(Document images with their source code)

________

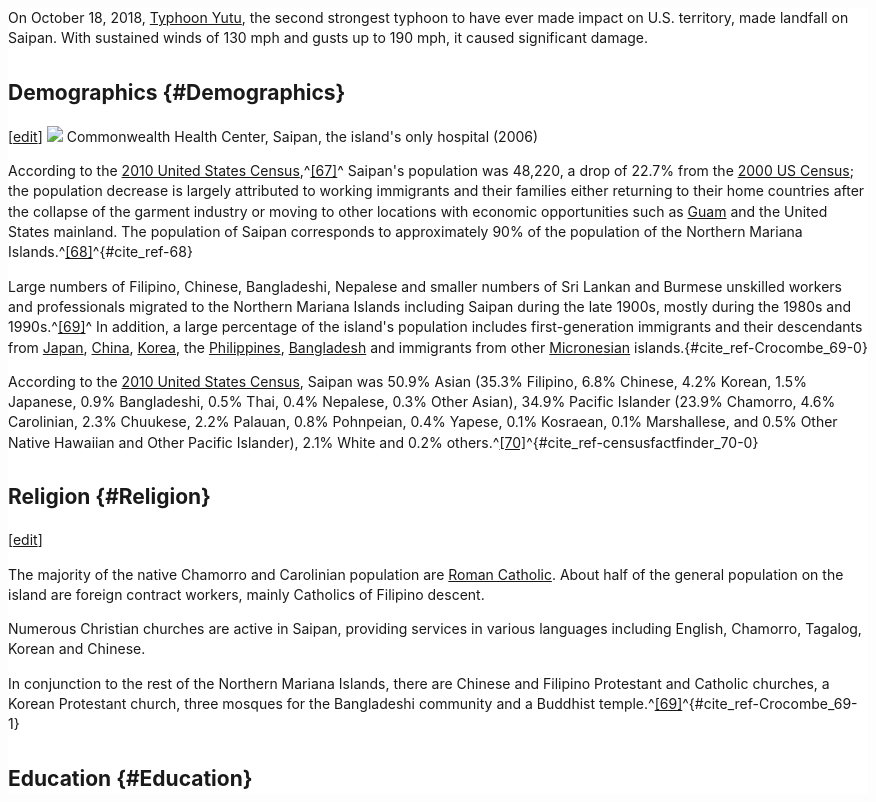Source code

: On October 18, 2018, [Typhoon Yutu](/wiki/Typhoon_Yutu "Typhoon Yutu"), the second strongest typhoon to have ever made impact on U.S. territory, made landfall on Saipan. With sustained winds of 130 mph and gusts up to 190 mph, it caused significant damage.  

Demographics {#Demographics}
----------------------------

\[[edit](/w/index.php?title=Saipan,_Northern_Mariana_Islands&action=edit&section=26 "Edit section: Demographics")\]
[![](//upload.wikimedia.org/wikipedia/commons/thumb/a/ac/CNMI_hospital.JPG/220px-CNMI_hospital.JPG)](/wiki/File:CNMI_hospital.JPG) Commonwealth Health Center, Saipan, the island's only hospital (2006)

According to the [2010 United States Census](/wiki/2010_United_States_Census "2010 United States Census"),^[\[67\]](#cite_note-67)^ Saipan's population was 48,220, a drop of 22.7% from the [2000 US Census](/wiki/2000_United_States_Census "2000 United States Census"); the population decrease is largely attributed to working immigrants and their families either returning to their home countries after the collapse of the garment industry or moving to other locations with economic opportunities such as [Guam](/wiki/Guam "Guam") and the United States mainland. The population of Saipan corresponds to approximately 90% of the population of the Northern Mariana Islands.^[\[68\]](#cite_note-68)^{#cite_ref-68}

Large numbers of Filipino, Chinese, Bangladeshi, Nepalese and smaller numbers of Sri Lankan and Burmese unskilled workers and professionals migrated to the Northern Mariana Islands including Saipan during the late 1900s, mostly during the 1980s and 1990s.^[\[69\]](#cite_note-Crocombe-69)^ In addition, a large percentage of the island's population includes first-generation immigrants and their descendants from [Japan](/wiki/Japan "Japan"), [China](/wiki/China "China"), [Korea](/wiki/Korea "Korea"), the [Philippines](/wiki/Philippines "Philippines"), [Bangladesh](/wiki/Bangladesh "Bangladesh") and immigrants from other [Micronesian](/wiki/Micronesia "Micronesia") islands.{#cite_ref-Crocombe_69-0}

According to the [2010 United States Census](/wiki/2010_United_States_Census "2010 United States Census"), Saipan was 50.9% Asian (35.3% Filipino, 6.8% Chinese, 4.2% Korean, 1.5% Japanese, 0.9% Bangladeshi, 0.5% Thai, 0.4% Nepalese, 0.3% Other Asian), 34.9% Pacific Islander (23.9% Chamorro, 4.6% Carolinian, 2.3% Chuukese, 2.2% Palauan, 0.8% Pohnpeian, 0.4% Yapese, 0.1% Kosraean, 0.1% Marshallese, and 0.5% Other Native Hawaiian and Other Pacific Islander), 2.1% White and 0.2% others.^[\[70\]](#cite_note-censusfactfinder-70)^{#cite_ref-censusfactfinder_70-0}  

Religion {#Religion}
--------------------

\[[edit](/w/index.php?title=Saipan,_Northern_Mariana_Islands&action=edit&section=27 "Edit section: Religion")\]

The majority of the native Chamorro and Carolinian population are [Roman Catholic](/wiki/Roman_Catholic "Roman Catholic"). About half of the general population on the island are foreign contract workers, mainly Catholics of Filipino descent.

Numerous Christian churches are active in Saipan, providing services in various languages including English, Chamorro, Tagalog, Korean and Chinese.

In conjunction to the rest of the Northern Mariana Islands, there are Chinese and Filipino Protestant and Catholic churches, a Korean Protestant church, three mosques for the Bangladeshi community and a Buddhist temple.^[\[69\]](#cite_note-Crocombe-69)^{#cite_ref-Crocombe_69-1}  

Education {#Education}
----------------------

________

■ How to complete this task ■
Please repeat the source text of every entry in the listing above, character for character, leaving out the pictures.

■ Solution to this task ■
Source code

: On October 18, 2018, [Typhoon Yutu](/wiki/Typhoon_Yutu "Typhoon Yutu"), the second strongest typhoon to have ever made impact on U.S. territory, made landfall on Saipan. With sustained winds of 130 mph and gusts up to 190 mph, it caused significant damage.  

Demographics {#Demographics}
----------------------------

\[[edit](/w/index.php?title=Saipan,_Northern_Mariana_Islands&action=edit&section=26 "Edit section: Demographics")\]
[![](//upload.wikimedia.org/wikipedia/commons/thumb/a/ac/CNMI_hospital.JPG/220px-CNMI_hospital.JPG)](/wiki/File:CNMI_hospital.JPG) Commonwealth Health Center, Saipan, the island's only hospital (2006)

According to the [2010 United States Census](/wiki/2010_United_States_Census "2010 United States Census"),^[\[67\]](#cite_note-67)^ Saipan's population was 48,220, a drop of 22.7% from the [2000 US Census](/wiki/2000_United_States_Census "2000 United States Census"); the population decrease is largely attributed to working immigrants and their families either returning to their home countries after the collapse of the garment industry or moving to other locations with economic opportunities such as [Guam](/wiki/Guam "Guam") and the United States mainland. The population of Saipan corresponds to approximately 90% of the population of the Northern Mariana Islands.^[\[68\]](#cite_note-68)^{#cite_ref-68}

Large numbers of Filipino, Chinese, Bangladeshi, Nepalese and smaller numbers of Sri Lankan and Burmese unskilled workers and professionals migrated to the Northern Mariana Islands including Saipan during the late 1900s, mostly during the 1980s and 1990s.^[\[69\]](#cite_note-Crocombe-69)^ In addition, a large percentage of the island's population includes first-generation immigrants and their descendants from [Japan](/wiki/Japan "Japan"), [China](/wiki/China "China"), [Korea](/wiki/Korea "Korea"), the [Philippines](/wiki/Philippines "Philippines"), [Bangladesh](/wiki/Bangladesh "Bangladesh") and immigrants from other [Micronesian](/wiki/Micronesia "Micronesia") islands.{#cite_ref-Crocombe_69-0}

According to the [2010 United States Census](/wiki/2010_United_States_Census "2010 United States Census"), Saipan was 50.9% Asian (35.3% Filipino, 6.8% Chinese, 4.2% Korean, 1.5% Japanese, 0.9% Bangladeshi, 0.5% Thai, 0.4% Nepalese, 0.3% Other Asian), 34.9% Pacific Islander (23.9% Chamorro, 4.6% Carolinian, 2.3% Chuukese, 2.2% Palauan, 0.8% Pohnpeian, 0.4% Yapese, 0.1% Kosraean, 0.1% Marshallese, and 0.5% Other Native Hawaiian and Other Pacific Islander), 2.1% White and 0.2% others.^[\[70\]](#cite_note-censusfactfinder-70)^{#cite_ref-censusfactfinder_70-0}  

Religion {#Religion}
--------------------

\[[edit](/w/index.php?title=Saipan,_Northern_Mariana_Islands&action=edit&section=27 "Edit section: Religion")\]

The majority of the native Chamorro and Carolinian population are [Roman Catholic](/wiki/Roman_Catholic "Roman Catholic"). About half of the general population on the island are foreign contract workers, mainly Catholics of Filipino descent.

Numerous Christian churches are active in Saipan, providing services in various languages including English, Chamorro, Tagalog, Korean and Chinese.

In conjunction to the rest of the Northern Mariana Islands, there are Chinese and Filipino Protestant and Catholic churches, a Korean Protestant church, three mosques for the Bangladeshi community and a Buddhist temple.^[\[69\]](#cite_note-Crocombe-69)^{#cite_ref-Crocombe_69-1}  

Education {#Education}
----------------------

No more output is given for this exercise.